Milwaukee County Board Expected to Get an Earful at Budget Hearing

Nov 2, 2015

Milwaukee County supervisors anticipate a packed house at the Mitchell Park Domes Monday night as they hold their annual public hearing on the budget. Supervisors are considering a $1.3 billion spending plan for 2016.

Board member Pat Jursik says many topics stir passion among county residents and bring them to the full board's public hearing each year. Topics including parks and transit.

Jursik believes constituents will voice their approval tonight of a couple actions by the board's finance committee. It's been making changes to County Executive Chris Abele’s spending plan, including adding a bus route to span the length of the county.

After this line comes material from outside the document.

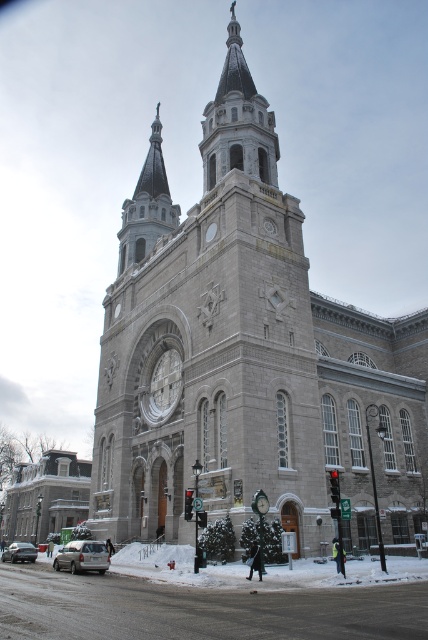
You are a photographer trying to capture the gray stone church at center and the silver metallic suv at lower left in a single frame. Given that the church is much larger than the suv, how might you position your camera to emphasize the size difference between them?

To emphasize the size difference between the gray stone church at center and the silver metallic suv at lower left, position the camera closer to the silver metallic suv at lower left. This will make the suv appear larger in the frame relative to the distant gray stone church at center, highlighting their size contrast.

“The board did address one express route going north and south, the 80X, which goes all the way to Mequon now and down to Oak Creek through my district,” Jursik says.

Jursik says the finance committee also added $20,000 for seasonal park ranger positions. While residents might be pleased with those additions, they could raise questions about other portions of the budget. For instance, the new arena for the Milwaukee Bucks.  Supervisor Jim "Luigi" Schmitt expects it to be a hot topic of discussion. He says many people are upset the county executive did not seek public input before committing $4 million a year for 20 years to the project.

“He negotiated the Bucks deal unilaterally and I think there are some questions there about what are the short term and long term gains for Milwaukee County taxpayers,” Schmitt says.

Schmitt also expects residents to voice concerns about public safety at tonight’s hearing. “I’m sure there will be a lot of advocates for public safety because that’s always a main issue,” Schmitt says.

County Board Chairman Theo Lipscomb says supervisors are in a difficult position on public safety, because the county executive's budget created an $8 million deficit for the sheriff’s department.

“There was a hole in the sheriff’s budget in the County Executive’s proposal that people had noted was unrealistic. The Public Policy Forum as well as the comptroller’s research staff had both written reports that noted the numbers were questionable whether anyone could achieve the type of savings the sheriff was expected to produce under the proposed budget,” Lipscomb says.

Lipscomb says the board's finance committee plugged half of the hole in the sheriff's budget, by increasing the tax levy. He says under the panel's plan, the sheriff would have to make cuts in order to cover the remaining $4 million.

Lipscomb says he expects tonight's hearing to be lengthy and lively, as people with a variety of interests voice their opinions. Members of the finance committee may incorporate some of what they hear into their version of the budget when they approve it Wednesday.

The full board is expected to vote on the spending plan in one week. Then it will head back to the county executive's desk.